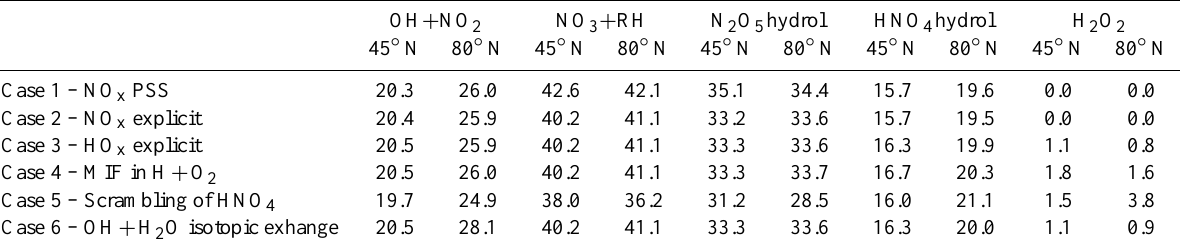
Table 7. Comparison of diurnally-integrated source isotopic signature (DIIS, in ‰ units) for the four nitrate and H 2 O 2 production channels considered under mid-latitude (45 ◦ N, 293K) and Arctic (80 ◦ N, 253K) conditions in springtime (1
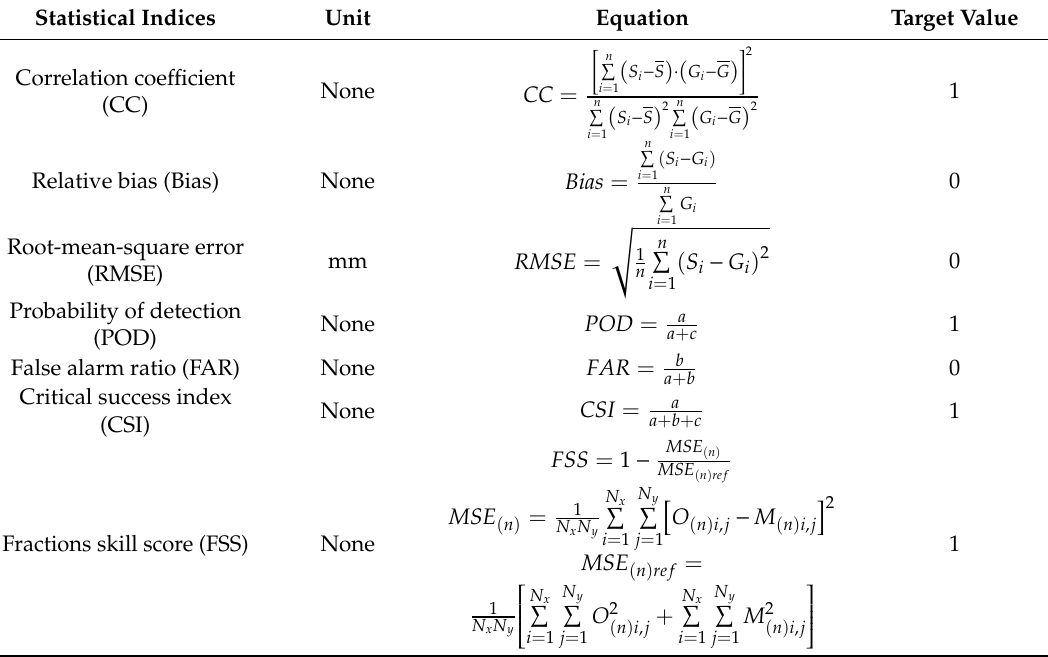
Table 3. Statistical indices for evaluating IMERG and WRF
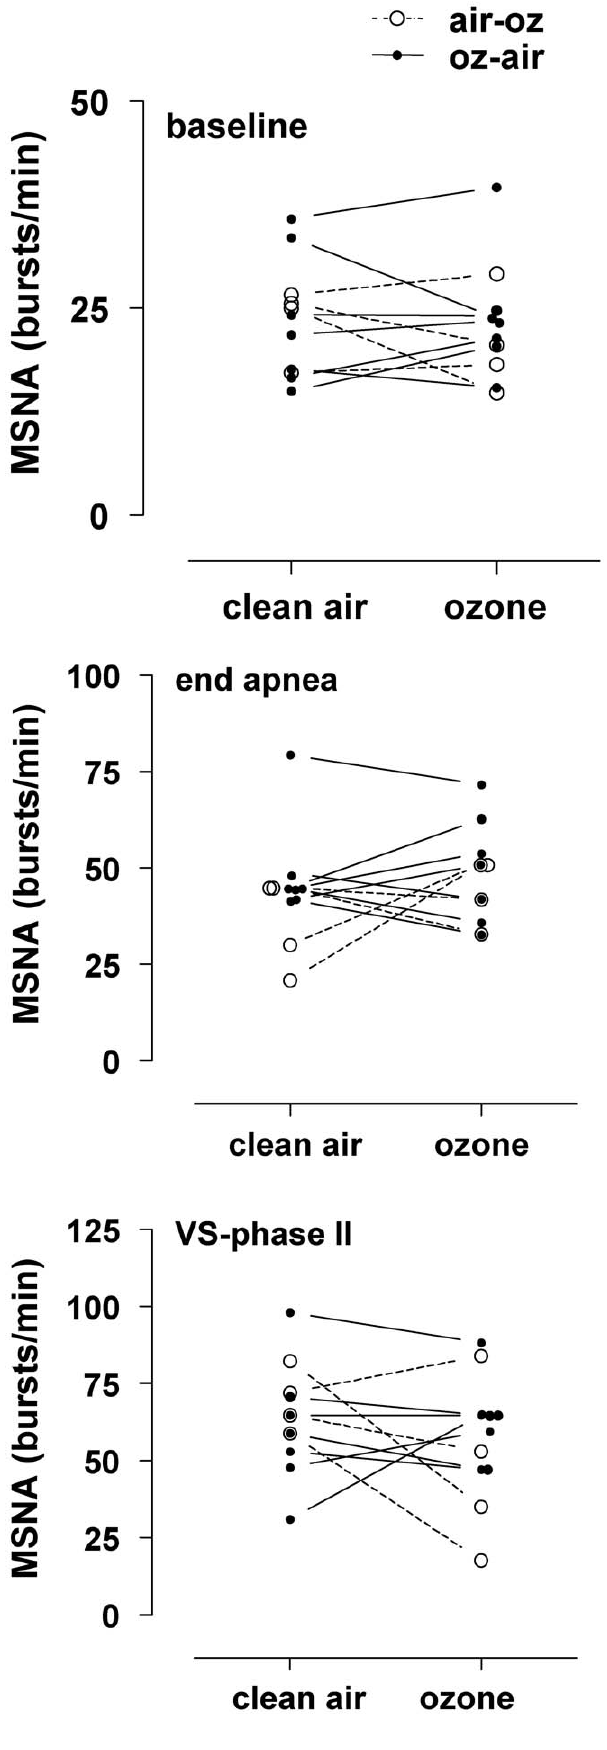
Figure 2. Individual values of muscle sympathetic nerve activity (burst frequency in bursts/min) measured after clean air and ozone exposure at rest (top), at the end of maximum inspiratory apnea (middle) and during late phase II of the Valsalva maneuver (bottom) for subjects exposed first to clean air (empty circles, n=4) and for subjects exposed first to ozone (filled circles, n=7).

EXERCISE BRIEF ▸ Every line above with the word "Table" belongs in the answer, copied as written.

THE ANSWER ▸
Table 7. Comparison of diurnally-integrated source isotopic signature (DIIS, in ‰ units) for the four nitrate and H 2 O 2 production channels considered under mid-latitude (45 ◦ N, 293K) and Arctic (80 ◦ N, 253K) conditions in springtime (1
Table 3. Statistical indices for evaluating IMERG and WRF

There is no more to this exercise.